START Page excerpt

From the moment Lockhart enters the sanitarium, Verbinski and cinematographer Bojan Bazelli capture the film’s stunning production design to capture a sense of sanitized unease. That creepiness that permeates through the white halls of the sanitarium continue to build as more and more layers of the glossy façade are shed. However, the screenplay by Justin Haythe (from a story by Verbinski and Haythe) languishes for far too long on the set up. Even after it has been firmly established that this place isn’t all that it seems, Verbinski and company linger on it for far too long, losing any momentum in the film’s pacing along the way as it crawls towards its inevitable escalation. Once the film begins its escalation towards its climax it still takes its sweet time to fully reveal the truth behind all these strange happenings. Verbinski’s inability or unwillingness to gain any sense of escalating tension from A Cure for Wellness is the film’s greatest weakness.

END Page excerpt
START Available data

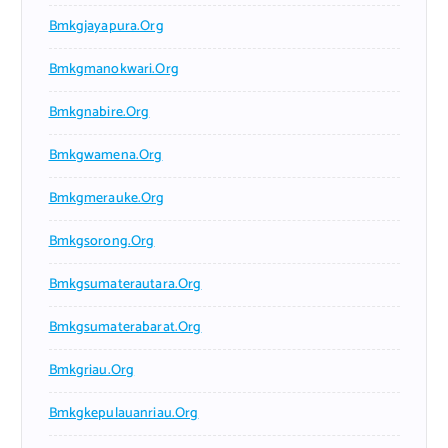
Bmkgjayapura.org
Bmkgmanokwari.org
Bmkgnabire.org
Bmkgwamena.org
Bmkgmerauke.org
Bmkgsorong.org
Bmkgsumaterautara.org
Bmkgsumaterabarat.org
Bmkgriau.org
Bmkgkepulauanriau.org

END Available data

→ **Task set**
[1] Name every person mentioned in the film review.
[2] Shorten the film review paragraph that begins "From the moment Lockhart enters the sanitarium" into a short bulleted list that keeps its main points.
The listing comes from a separate source.

→ **Task-by-task results**
[1] Lockhart, Verbinski, Bojan Bazelli, Justin Haythe

[2]
- From Lockhart's arrival at the sanitarium, Verbinski and cinematographer Bojan Bazelli use the striking production design to create a sense of sanitized unease.
- The creepiness in the white halls grows as the glossy façade is peeled away.
- Justin Haythe's screenplay (from a story by Verbinski and Haythe) dwells far too long on the setup, even after it is clear the place isn't what it seems.
- This costs the film momentum, and even during its escalation toward the climax it is slow to reveal the truth.
- Verbinski's inability or unwillingness to build escalating tension is the film's greatest weakness.